*** Opening DATA PROVIDED ***

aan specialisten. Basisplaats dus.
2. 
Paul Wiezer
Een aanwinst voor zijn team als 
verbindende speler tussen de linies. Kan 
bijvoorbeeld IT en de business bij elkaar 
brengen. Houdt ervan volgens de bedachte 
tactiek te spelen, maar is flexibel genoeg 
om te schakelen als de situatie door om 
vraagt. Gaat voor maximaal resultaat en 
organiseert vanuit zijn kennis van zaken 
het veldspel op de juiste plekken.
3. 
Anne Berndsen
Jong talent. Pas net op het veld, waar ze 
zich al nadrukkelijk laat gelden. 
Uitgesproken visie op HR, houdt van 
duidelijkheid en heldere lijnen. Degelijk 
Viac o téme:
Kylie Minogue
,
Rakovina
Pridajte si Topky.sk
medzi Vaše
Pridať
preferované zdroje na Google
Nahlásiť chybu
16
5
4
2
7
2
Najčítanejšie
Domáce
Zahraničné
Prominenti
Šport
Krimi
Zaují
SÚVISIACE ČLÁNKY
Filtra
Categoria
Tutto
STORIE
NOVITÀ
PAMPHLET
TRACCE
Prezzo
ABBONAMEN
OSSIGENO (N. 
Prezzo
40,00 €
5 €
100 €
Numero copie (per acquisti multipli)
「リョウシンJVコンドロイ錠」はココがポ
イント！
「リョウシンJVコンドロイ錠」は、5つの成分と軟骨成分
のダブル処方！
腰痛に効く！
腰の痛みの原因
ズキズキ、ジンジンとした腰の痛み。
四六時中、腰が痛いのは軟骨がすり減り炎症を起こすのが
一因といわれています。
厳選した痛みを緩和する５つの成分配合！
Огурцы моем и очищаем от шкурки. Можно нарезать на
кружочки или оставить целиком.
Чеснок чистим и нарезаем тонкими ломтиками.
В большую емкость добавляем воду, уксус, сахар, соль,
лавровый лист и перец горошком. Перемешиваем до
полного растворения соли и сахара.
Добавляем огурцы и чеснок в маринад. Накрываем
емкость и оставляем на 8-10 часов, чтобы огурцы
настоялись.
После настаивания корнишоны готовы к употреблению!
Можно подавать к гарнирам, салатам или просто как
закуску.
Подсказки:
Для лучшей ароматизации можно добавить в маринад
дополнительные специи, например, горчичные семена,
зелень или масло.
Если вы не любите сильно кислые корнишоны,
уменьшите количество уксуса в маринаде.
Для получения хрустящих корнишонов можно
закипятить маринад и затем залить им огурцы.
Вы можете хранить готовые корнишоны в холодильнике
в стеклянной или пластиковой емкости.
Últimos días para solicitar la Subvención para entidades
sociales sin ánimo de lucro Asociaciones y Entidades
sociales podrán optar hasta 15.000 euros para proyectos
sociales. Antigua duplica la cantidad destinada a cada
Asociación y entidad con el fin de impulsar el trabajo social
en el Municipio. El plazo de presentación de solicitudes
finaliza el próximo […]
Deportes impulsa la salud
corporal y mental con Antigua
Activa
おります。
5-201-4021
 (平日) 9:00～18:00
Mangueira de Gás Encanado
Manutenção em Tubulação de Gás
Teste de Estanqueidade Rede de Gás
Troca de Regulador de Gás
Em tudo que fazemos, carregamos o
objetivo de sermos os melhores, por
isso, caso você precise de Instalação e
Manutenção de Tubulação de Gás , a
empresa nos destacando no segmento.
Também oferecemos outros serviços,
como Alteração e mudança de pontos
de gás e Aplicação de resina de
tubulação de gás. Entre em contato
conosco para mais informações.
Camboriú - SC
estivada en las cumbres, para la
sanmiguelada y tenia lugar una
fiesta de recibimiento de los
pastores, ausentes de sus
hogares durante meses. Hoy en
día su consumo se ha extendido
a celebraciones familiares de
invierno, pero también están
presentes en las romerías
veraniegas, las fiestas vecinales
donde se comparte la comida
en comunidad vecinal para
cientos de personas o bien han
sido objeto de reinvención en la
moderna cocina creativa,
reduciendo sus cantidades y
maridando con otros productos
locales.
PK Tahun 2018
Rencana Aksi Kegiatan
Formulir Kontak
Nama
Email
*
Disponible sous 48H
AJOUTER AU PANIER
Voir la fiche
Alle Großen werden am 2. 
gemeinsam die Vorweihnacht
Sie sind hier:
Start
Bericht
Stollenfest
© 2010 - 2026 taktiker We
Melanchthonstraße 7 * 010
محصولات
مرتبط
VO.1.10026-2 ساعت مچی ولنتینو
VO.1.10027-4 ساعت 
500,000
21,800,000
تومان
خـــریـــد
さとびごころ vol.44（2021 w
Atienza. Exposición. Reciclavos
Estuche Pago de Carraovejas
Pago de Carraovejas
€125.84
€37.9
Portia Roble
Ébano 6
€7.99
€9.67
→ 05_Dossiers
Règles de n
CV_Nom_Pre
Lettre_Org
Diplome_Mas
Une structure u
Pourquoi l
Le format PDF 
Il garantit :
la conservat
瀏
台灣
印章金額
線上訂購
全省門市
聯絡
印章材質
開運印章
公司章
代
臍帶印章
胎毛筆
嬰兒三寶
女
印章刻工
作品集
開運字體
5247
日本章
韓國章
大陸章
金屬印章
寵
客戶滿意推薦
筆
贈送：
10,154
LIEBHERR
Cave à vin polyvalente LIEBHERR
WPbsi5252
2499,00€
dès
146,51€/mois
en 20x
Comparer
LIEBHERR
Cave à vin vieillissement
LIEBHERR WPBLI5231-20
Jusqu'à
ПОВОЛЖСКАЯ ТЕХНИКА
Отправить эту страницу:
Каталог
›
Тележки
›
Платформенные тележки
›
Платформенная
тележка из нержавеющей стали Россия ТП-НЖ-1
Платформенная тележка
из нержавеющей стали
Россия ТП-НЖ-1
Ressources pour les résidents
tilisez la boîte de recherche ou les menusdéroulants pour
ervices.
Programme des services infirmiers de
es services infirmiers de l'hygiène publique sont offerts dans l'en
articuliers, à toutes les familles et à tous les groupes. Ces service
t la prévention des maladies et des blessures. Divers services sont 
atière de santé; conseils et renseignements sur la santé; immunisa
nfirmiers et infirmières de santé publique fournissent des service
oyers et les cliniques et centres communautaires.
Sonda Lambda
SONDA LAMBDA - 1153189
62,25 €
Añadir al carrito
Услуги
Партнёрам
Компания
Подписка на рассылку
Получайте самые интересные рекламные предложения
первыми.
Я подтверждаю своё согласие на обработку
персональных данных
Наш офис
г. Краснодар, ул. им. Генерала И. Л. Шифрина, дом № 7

*** Closing DATA PROVIDED ***

▸ AIM OF THE TASK
Print every line of the entries above, character for character and in the same order.

▸ TASK OUTPUT
aan specialisten. Basisplaats dus.
2. 
Paul Wiezer
Een aanwinst voor zijn team als 
verbindende speler tussen de linies. Kan 
bijvoorbeeld IT en de business bij elkaar 
brengen. Houdt ervan volgens de bedachte 
tactiek te spelen, maar is flexibel genoeg 
om te schakelen als de situatie door om 
vraagt. Gaat voor maximaal resultaat en 
organiseert vanuit zijn kennis van zaken 
het veldspel op de juiste plekken.
3. 
Anne Berndsen
Jong talent. Pas net op het veld, waar ze 
zich al nadrukkelijk laat gelden. 
Uitgesproken visie op HR, houdt van 
duidelijkheid en heldere lijnen. Degelijk 
Viac o téme:
Kylie Minogue
,
Rakovina
Pridajte si Topky.sk
medzi Vaše
Pridať
preferované zdroje na Google
Nahlásiť chybu
16
5
4
2
7
2
Najčítanejšie
Domáce
Zahraničné
Prominenti
Šport
Krimi
Zaují
SÚVISIACE ČLÁNKY
Filtra
Categoria
Tutto
STORIE
NOVITÀ
PAMPHLET
TRACCE
Prezzo
ABBONAMEN
OSSIGENO (N. 
Prezzo
40,00 €
5 €
100 €
Numero copie (per acquisti multipli)
「リョウシンJVコンドロイ錠」はココがポ
イント！
「リョウシンJVコンドロイ錠」は、5つの成分と軟骨成分
のダブル処方！
腰痛に効く！
腰の痛みの原因
ズキズキ、ジンジンとした腰の痛み。
四六時中、腰が痛いのは軟骨がすり減り炎症を起こすのが
一因といわれています。
厳選した痛みを緩和する５つの成分配合！
Огурцы моем и очищаем от шкурки. Можно нарезать на
кружочки или оставить целиком.
Чеснок чистим и нарезаем тонкими ломтиками.
В большую емкость добавляем воду, уксус, сахар, соль,
лавровый лист и перец горошком. Перемешиваем до
полного растворения соли и сахара.
Добавляем огурцы и чеснок в маринад. Накрываем
емкость и оставляем на 8-10 часов, чтобы огурцы
настоялись.
После настаивания корнишоны готовы к употреблению!
Можно подавать к гарнирам, салатам или просто как
закуску.
Подсказки:
Для лучшей ароматизации можно добавить в маринад
дополнительные специи, например, горчичные семена,
зелень или масло.
Если вы не любите сильно кислые корнишоны,
уменьшите количество уксуса в маринаде.
Для получения хрустящих корнишонов можно
закипятить маринад и затем залить им огурцы.
Вы можете хранить готовые корнишоны в холодильнике
в стеклянной или пластиковой емкости.
Últimos días para solicitar la Subvención para entidades
sociales sin ánimo de lucro Asociaciones y Entidades
sociales podrán optar hasta 15.000 euros para proyectos
sociales. Antigua duplica la cantidad destinada a cada
Asociación y entidad con el fin de impulsar el trabajo social
en el Municipio. El plazo de presentación de solicitudes
finaliza el próximo […]
Deportes impulsa la salud
corporal y mental con Antigua
Activa
おります。
5-201-4021
 (平日) 9:00～18:00
Mangueira de Gás Encanado
Manutenção em Tubulação de Gás
Teste de Estanqueidade Rede de Gás
Troca de Regulador de Gás
Em tudo que fazemos, carregamos o
objetivo de sermos os melhores, por
isso, caso você precise de Instalação e
Manutenção de Tubulação de Gás , a
empresa nos destacando no segmento.
Também oferecemos outros serviços,
como Alteração e mudança de pontos
de gás e Aplicação de resina de
tubulação de gás. Entre em contato
conosco para mais informações.
Camboriú - SC
estivada en las cumbres, para la
sanmiguelada y tenia lugar una
fiesta de recibimiento de los
pastores, ausentes de sus
hogares durante meses. Hoy en
día su consumo se ha extendido
a celebraciones familiares de
invierno, pero también están
presentes en las romerías
veraniegas, las fiestas vecinales
donde se comparte la comida
en comunidad vecinal para
cientos de personas o bien han
sido objeto de reinvención en la
moderna cocina creativa,
reduciendo sus cantidades y
maridando con otros productos
locales.
PK Tahun 2018
Rencana Aksi Kegiatan
Formulir Kontak
Nama
Email
*
Disponible sous 48H
AJOUTER AU PANIER
Voir la fiche
Alle Großen werden am 2. 
gemeinsam die Vorweihnacht
Sie sind hier:
Start
Bericht
Stollenfest
© 2010 - 2026 taktiker We
Melanchthonstraße 7 * 010
محصولات
مرتبط
VO.1.10026-2 ساعت مچی ولنتینو
VO.1.10027-4 ساعت 
500,000
21,800,000
تومان
خـــریـــد
さとびごころ vol.44（2021 w
Atienza. Exposición. Reciclavos
Estuche Pago de Carraovejas
Pago de Carraovejas
€125.84
€37.9
Portia Roble
Ébano 6
€7.99
€9.67
→ 05_Dossiers
Règles de n
CV_Nom_Pre
Lettre_Org
Diplome_Mas
Une structure u
Pourquoi l
Le format PDF 
Il garantit :
la conservat
瀏
台灣
印章金額
線上訂購
全省門市
聯絡
印章材質
開運印章
公司章
代
臍帶印章
胎毛筆
嬰兒三寶
女
印章刻工
作品集
開運字體
5247
日本章
韓國章
大陸章
金屬印章
寵
客戶滿意推薦
筆
贈送：
10,154
LIEBHERR
Cave à vin polyvalente LIEBHERR
WPbsi5252
2499,00€
dès
146,51€/mois
en 20x
Comparer
LIEBHERR
Cave à vin vieillissement
LIEBHERR WPBLI5231-20
Jusqu'à
ПОВОЛЖСКАЯ ТЕХНИКА
Отправить эту страницу:
Каталог
›
Тележки
›
Платформенные тележки
›
Платформенная
тележка из нержавеющей стали Россия ТП-НЖ-1
Платформенная тележка
из нержавеющей стали
Россия ТП-НЖ-1
Ressources pour les résidents
tilisez la boîte de recherche ou les menusdéroulants pour
ervices.
Programme des services infirmiers de
es services infirmiers de l'hygiène publique sont offerts dans l'en
articuliers, à toutes les familles et à tous les groupes. Ces service
t la prévention des maladies et des blessures. Divers services sont 
atière de santé; conseils et renseignements sur la santé; immunisa
nfirmiers et infirmières de santé publique fournissent des service
oyers et les cliniques et centres communautaires.
Sonda Lambda
SONDA LAMBDA - 1153189
62,25 €
Añadir al carrito
Услуги
Партнёрам
Компания
Подписка на рассылку
Получайте самые интересные рекламные предложения
первыми.
Я подтверждаю своё согласие на обработку
персональных данных
Наш офис
г. Краснодар, ул. им. Генерала И. Л. Шифрина, дом № 7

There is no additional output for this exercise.